Transcriptional changes and regulation of voltage gated calcium channels across human stem cell differentiation

Human neural development comprises a phase during which a risk for psychiatric conditions such as schizophrenia is established. Robust evidence has linked voltage-gated calcium channels (VGCCs) to psychiatric illness. However, the biology of VGCCs in the context of human neural development, and particularly the prenatal stages, has not been sufficiently studied. This thesis examines the transcriptional regulation of VGCCs in a model system of neural development, the differentiation of human induced pluripotent stem cells (hiPSCs) into neurons. By applying bioinformatics tools to hiPSC and hiPSC-derived neuron data from dozens of donors, I characterized changes in the abundance and splicing of VGCCs across hiPSC differentiation into neurons. Additionally, motif-based bioinformatics tools were applied to identify candidate regulators of VGCC splicing and abundance.
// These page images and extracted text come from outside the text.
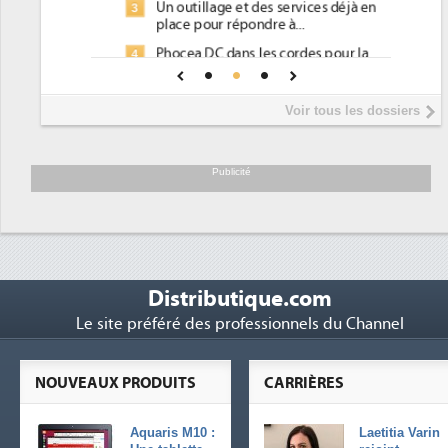
Un outillage et des services déjà en
3
place pour répondre à...
Phocea DC dans les cordes pour la
4
DEE
Interview de Fabrice Coquio,
5
Voir tous les dossiers
président de Digital Realty...
Trimestriels IBM : L'activité logicielle
6
soutient les...
Publicité
Distributique.com
Le site préféré des professionnels du Channel
NOUVEAUX PRODUITS
CARRIÈRES
Aquaris M10 :
Laetitia Varin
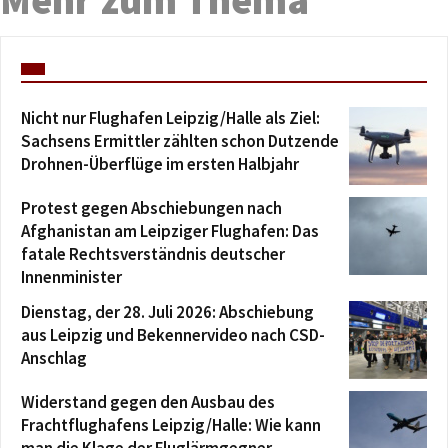
Mehr zum Thema
Nicht nur Flughafen Leipzig/Halle als Ziel:
Sachsens Ermittler zählten schon Dutzende
Drohnen-Überflüge im ersten Halbjahr
Protest gegen Abschiebungen nach
Afghanistan am Leipziger Flughafen: Das
fatale Rechtsverständnis deutscher
Innenminister
Dienstag, der 28. Juli 2026: Abschiebung
aus Leipzig und Bekennervideo nach CSD-
Anschlag
Widerstand gegen den Ausbau des
Frachtflughafens Leipzig/Halle: Wie kann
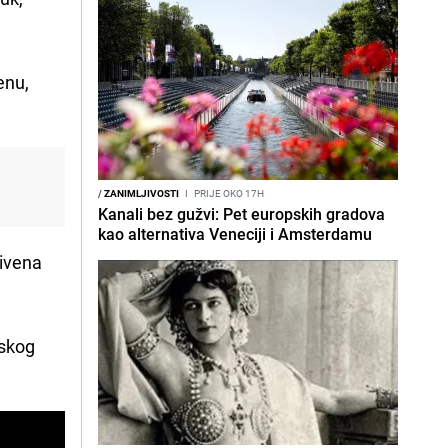
enu,
/
ZANIMLJIVOSTI
I
PRIJE OKO 17H
Kanali bez gužvi: Pet europskih gradova
kao alternativa Veneciji i Amsterdamu
rivena
mskog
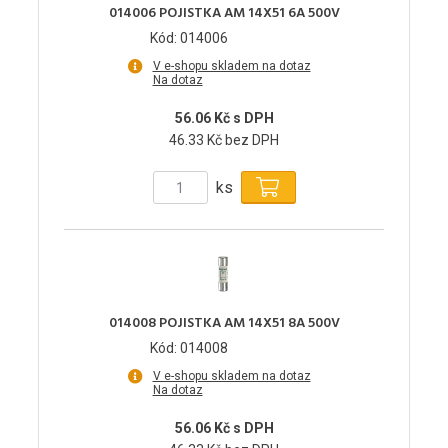
014006 POJISTKA AM 14X51 6A 500V
Kód: 014006
V e-shopu skladem na dotaz
Na dotaz
56.06 Kč s DPH
46.33 Kč bez DPH
ks
014008 POJISTKA AM 14X51 8A 500V
Kód: 014008
V e-shopu skladem na dotaz
Na dotaz
56.06 Kč s DPH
The analyses revealed that as hiPSCs differentiate into neurons, VGCC transcript levels robustly increase. The alternative splicing of CACNA1C, CACNA2D1, and CACNA2D2, including a cell state-specific switch in the utilization of Exons 21 and 22 in CACNA1C, were identified. Analyzing the regions of interest using two different bioinformatics tools identified a binding site for BRUNOL4 and BRUNOL5 upstream of CACNA1C Exon 21, which showed neither evolutionary conservation nor acceleration; and a binding site for HNRNPL near CACNA2D2 Exon 26 showing evolutionary acceleration in primates. Finally, transcription factor (TF) footprinting analyses of ATAC-seq data identified candidate TFs that might regulate multiple VGCC loci, several of which are expressed more highly in human fetal compared with postnatal brain development, including KLF7 and TCF4. Altogether, the results provide a foundation for future research investigating the functions of the identified RBPs and TFs in VGCC transcriptional regulation. The findings also indicate that hiPSCs possess the potential for providing insights into the changes that occur in VGCC transcription and putative mechanisms of VGCC regulation in human neural development and different cell states.